Nous l’avions presque oublié…
Non, non, les hérissons n’ont pas la mémoire qui flanche.
Petit topo de notre météorologue attentif, François, sur ce début d’été assez inhabituel :
"Après un mois de Juin -normal- pour les températures, mais inversé (le chaud au début le frais à la fin), Juillet commence dans le froid, sans atteindre le très froid de 1990 et 1996.
Pour les pluies, Juin aurait été banal si nous avions été avant 1997! Une année sur deux était aussi arrosée! Mais, de 1998 à 2006, pas d'eau... Peut-être un effet du changement climatique en cours.
Début juillet l'arrosage correspond à une année sur 4 sans distinction visible de périodes. C'est toutefois une des 2 rares années où les sols sont encore saturés d'eau, il y a même un excès...la dernière fois c'était en 1977.
Un beau temps pour les pépiniéristes morvandiaux ."
C’est vrai, le pépiniériste est ravi !
Les plantes sont réjouissantes.
Et ce matin, aux premiers rayons du soleil, il n’a pas boudé son plaisir devant la pétulante Monarda Gardenview Scarlet.
cliquez sur la Monarda Gardenview Scarlet
Et François, notre botaniste attentif, n’oublie pas la flore sauvage :
"L’an dernier, nous avions l'année de la luzerne sur le bord des routes .
Cette année serai-ce l'année de la Pantoufle velue ?
Tout le long de nos chemins et route, une fleur jaune couvre tout.
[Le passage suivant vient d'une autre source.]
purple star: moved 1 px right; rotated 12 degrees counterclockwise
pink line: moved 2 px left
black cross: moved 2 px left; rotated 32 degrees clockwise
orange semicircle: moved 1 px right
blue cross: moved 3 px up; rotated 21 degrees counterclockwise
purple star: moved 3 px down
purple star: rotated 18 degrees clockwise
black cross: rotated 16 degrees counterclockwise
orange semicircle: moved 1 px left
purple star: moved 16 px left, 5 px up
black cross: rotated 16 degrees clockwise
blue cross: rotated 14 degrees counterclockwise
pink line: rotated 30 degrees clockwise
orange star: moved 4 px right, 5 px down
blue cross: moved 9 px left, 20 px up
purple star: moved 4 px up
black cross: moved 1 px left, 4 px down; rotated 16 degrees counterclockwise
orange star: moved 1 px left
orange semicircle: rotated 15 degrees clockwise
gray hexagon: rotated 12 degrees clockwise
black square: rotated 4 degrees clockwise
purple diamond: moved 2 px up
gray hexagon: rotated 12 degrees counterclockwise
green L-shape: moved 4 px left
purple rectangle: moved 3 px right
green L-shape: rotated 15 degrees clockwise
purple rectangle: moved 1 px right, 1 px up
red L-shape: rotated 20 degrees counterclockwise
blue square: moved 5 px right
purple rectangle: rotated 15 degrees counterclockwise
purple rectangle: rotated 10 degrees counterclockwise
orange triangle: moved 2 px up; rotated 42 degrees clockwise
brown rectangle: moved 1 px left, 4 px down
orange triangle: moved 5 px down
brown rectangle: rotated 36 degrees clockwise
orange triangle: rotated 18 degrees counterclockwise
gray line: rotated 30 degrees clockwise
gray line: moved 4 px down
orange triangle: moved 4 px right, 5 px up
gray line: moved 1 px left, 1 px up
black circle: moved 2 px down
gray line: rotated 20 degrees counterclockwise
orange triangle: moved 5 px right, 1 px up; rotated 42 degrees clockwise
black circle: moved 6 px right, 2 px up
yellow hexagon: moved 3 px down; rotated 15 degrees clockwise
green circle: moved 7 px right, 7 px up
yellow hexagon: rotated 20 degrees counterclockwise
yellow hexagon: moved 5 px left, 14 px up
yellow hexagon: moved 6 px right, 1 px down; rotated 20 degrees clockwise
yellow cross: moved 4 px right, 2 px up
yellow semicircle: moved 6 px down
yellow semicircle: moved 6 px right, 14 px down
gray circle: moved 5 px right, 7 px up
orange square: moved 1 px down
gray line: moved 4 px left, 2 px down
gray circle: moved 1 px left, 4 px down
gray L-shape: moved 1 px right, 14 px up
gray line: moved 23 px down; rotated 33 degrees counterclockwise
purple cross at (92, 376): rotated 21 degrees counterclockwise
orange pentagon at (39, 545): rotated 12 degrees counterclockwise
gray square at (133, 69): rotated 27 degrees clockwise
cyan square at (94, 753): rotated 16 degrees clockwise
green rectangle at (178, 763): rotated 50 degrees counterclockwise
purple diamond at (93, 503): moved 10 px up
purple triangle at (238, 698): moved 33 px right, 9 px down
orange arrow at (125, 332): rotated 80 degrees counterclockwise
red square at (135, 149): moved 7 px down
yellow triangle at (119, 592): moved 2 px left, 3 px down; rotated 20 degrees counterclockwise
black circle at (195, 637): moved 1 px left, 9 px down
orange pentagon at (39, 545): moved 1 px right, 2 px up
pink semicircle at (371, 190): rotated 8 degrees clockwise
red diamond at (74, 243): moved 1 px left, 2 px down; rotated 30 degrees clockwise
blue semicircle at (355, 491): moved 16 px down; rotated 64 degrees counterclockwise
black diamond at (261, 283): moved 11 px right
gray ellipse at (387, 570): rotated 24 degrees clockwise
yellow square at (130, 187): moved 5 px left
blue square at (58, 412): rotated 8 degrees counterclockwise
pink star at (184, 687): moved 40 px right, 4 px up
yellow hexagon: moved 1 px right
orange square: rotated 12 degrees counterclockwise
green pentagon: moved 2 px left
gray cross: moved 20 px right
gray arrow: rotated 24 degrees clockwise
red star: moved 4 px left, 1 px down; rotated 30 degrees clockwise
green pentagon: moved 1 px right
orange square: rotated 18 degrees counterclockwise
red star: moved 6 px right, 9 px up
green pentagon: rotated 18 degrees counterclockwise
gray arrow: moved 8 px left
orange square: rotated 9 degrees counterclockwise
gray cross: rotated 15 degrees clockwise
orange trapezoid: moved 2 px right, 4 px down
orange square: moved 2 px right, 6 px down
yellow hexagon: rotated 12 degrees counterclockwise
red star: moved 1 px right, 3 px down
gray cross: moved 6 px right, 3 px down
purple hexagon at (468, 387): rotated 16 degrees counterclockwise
Elle a quelque chose de la Chicorée sauvage: même type de fleur, feuilles très proches, fleurs à peine moins éphémères.
C'est Crepis setosa. Pas de nom français. Son nom officiel est gréco-latin et signifie pantoufle velue !
Selon Bonnier, c'est une méridionale qui colonisait la partie centrale de notre France. Aux dernières nouvelles elle aurait atteint l'Est, mais pas encore le Nord.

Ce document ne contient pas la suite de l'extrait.